### Exercise text

- Opening Delimiter -

Background: Although various studies have been conducted on the effects of radiation therapy for prostate cancer, rectal toxicity after radiation therapy for prostate cancer, which is an important late adverse event associated with radiation therapy, has not been sufficiently examined. This study aimed to assess the associations of late rectal disorder (LRD) with dosimetric, anatomic, and clinical factors in patients with prostate cancer who underwent three-dimensional conformal radiation therapy (3D-CRT).
Methods: We retrospectively analyzed 104 patients undergoing 3D-CRT between January 2009 and October 2011. Thirty patients were administered anticoagulation/antiplatelet (AC/AP) agents. The standard dose was 74 Gy. Uni- and multi-variate analyses were performed to identify factors predictive of LRD after 3D-CRT.

- Closing Delimiter -

### Provided information
- Opening Delimiter -

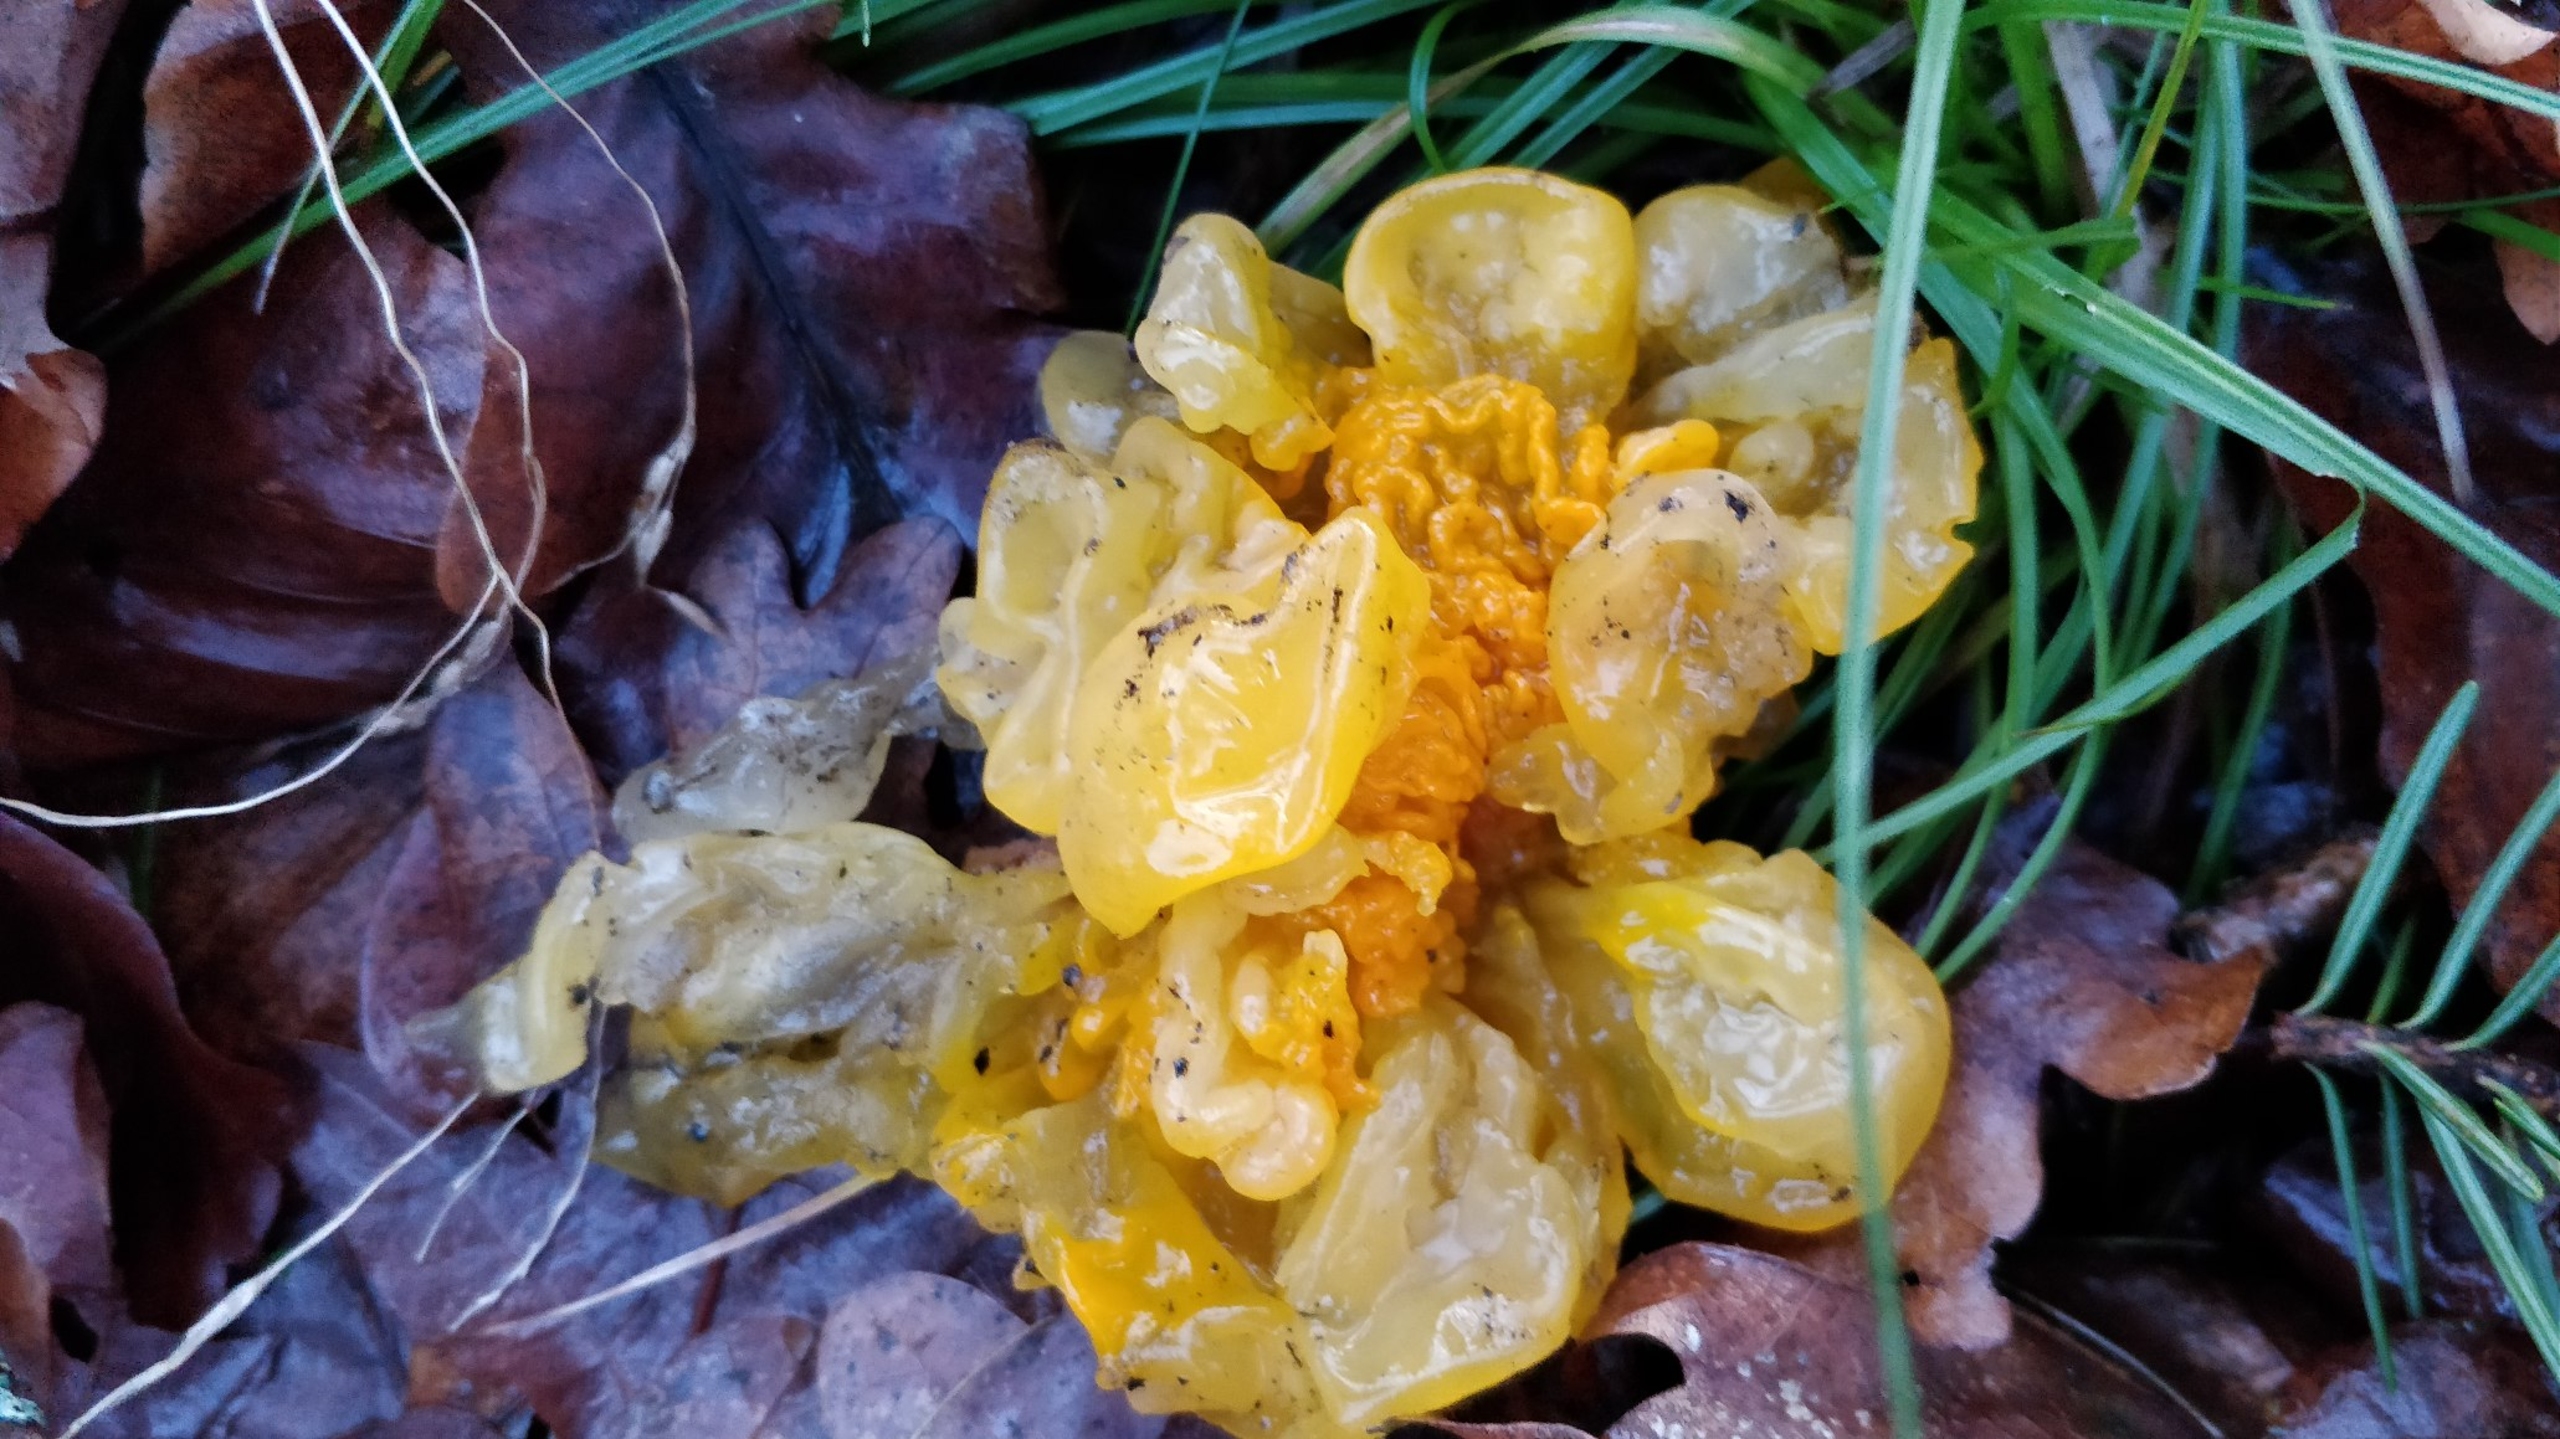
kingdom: Fungi
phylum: Basidiomycota
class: Tremellomycetes
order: Tremellales
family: Tremellaceae
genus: Tremella
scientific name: Tremella mesenterica
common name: Gul bævresvamp
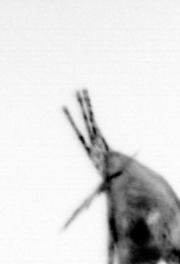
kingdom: Animalia
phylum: Arthropoda
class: Maxillopoda
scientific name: Maxillopoda
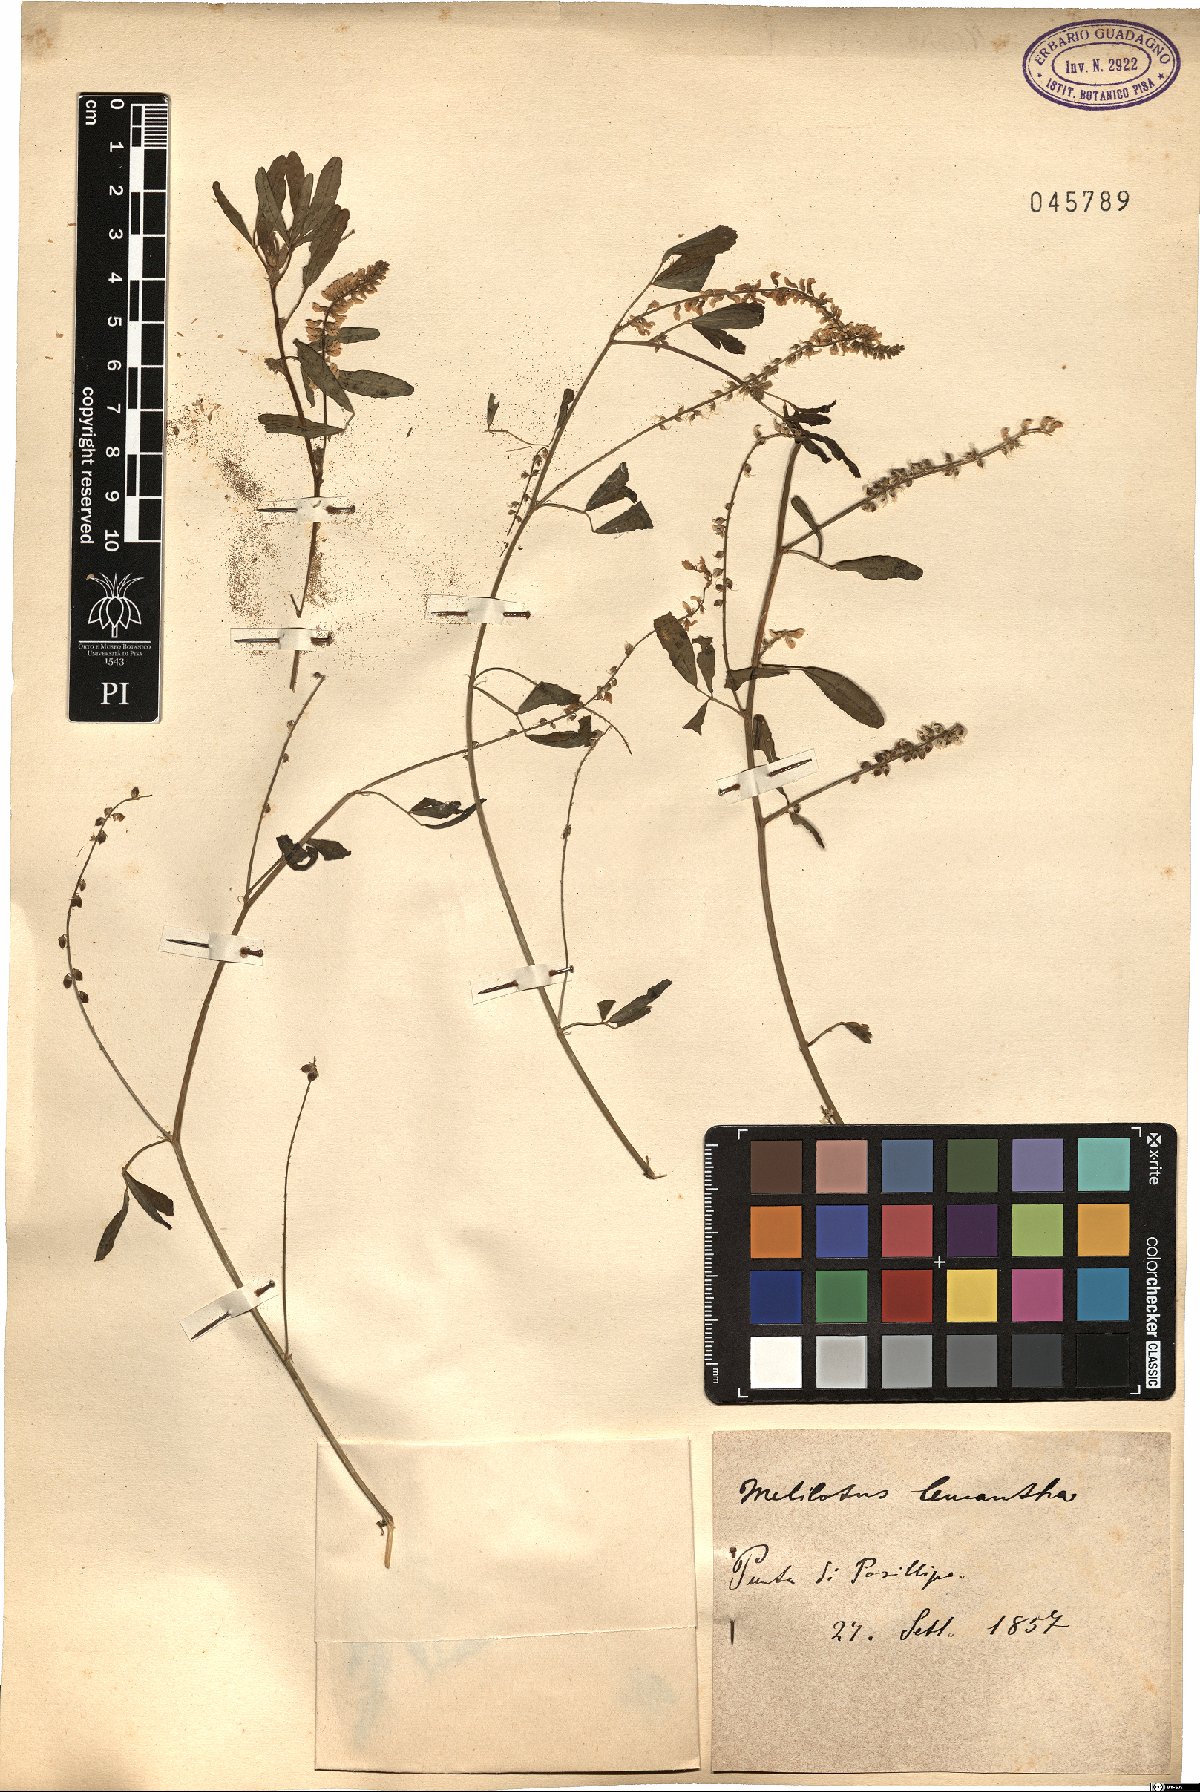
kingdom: Plantae
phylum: Tracheophyta
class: Magnoliopsida
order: Fabales
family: Fabaceae
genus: Melilotus
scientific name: Melilotus albus
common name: White melilot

- Closing Delimiter -

### Check your understanding
1. Reproduce the text on radiation therapy for prostate cancer from "Background: Although various" up to and including "radiation therapy (3D-CRT).".
2. Carry the text on radiation therapy for prostate cancer forward from its last sentence.
The lines after the text on radiation therapy for prostate cancer are separate material.

### Written answers
1.
Background: Although various studies have been conducted on the effects of radiation therapy for prostate cancer, rectal toxicity after radiation therapy for prostate cancer, which is an important late adverse event associated with radiation therapy, has not been sufficiently examined. This study aimed to assess the associations of late rectal disorder (LRD) with dosimetric, anatomic, and clinical factors in patients with prostate cancer who underwent three-dimensional conformal radiation therapy (3D-CRT).

2.
Results: The median follow-up period was 66 (range: 14–87) months. LRD occurred in 10.6% (11/104) of patients. The median time from RT to LRD was 15 months (range: 7–41 months). Sixty-four percent of those with LRD (7/11 patients) had been given AC/AP agents. Fifty-five (6/11) patients had severe internal iliac artery calcification. By univariate analysis, significant predictors of LRD were internal iliac artery calcification, administration of AC/AP agents, and age. Being very elderly was the significant predictor identified by multivariate analysis (P = 0.0276). For patients receiving AC/AP agents and those with severe internal iliac artery calcification, the LRD incidences were 23.3% (7/30 patients) and 23.1% (6/26 patients), respectively, and being 75 years of age or older was a significant predictor in these subsets.
Conclusions: Our results suggest advanced age, administration of AC/AP agents, and severe internal iliac artery calcification to be risk factors for LRD in patients undergoing standard RT. Therefore, it is necessary to administer radiation with particular caution in the very elderly, especially those receiving AC/AP agents and/or with severe internal iliac artery calcification.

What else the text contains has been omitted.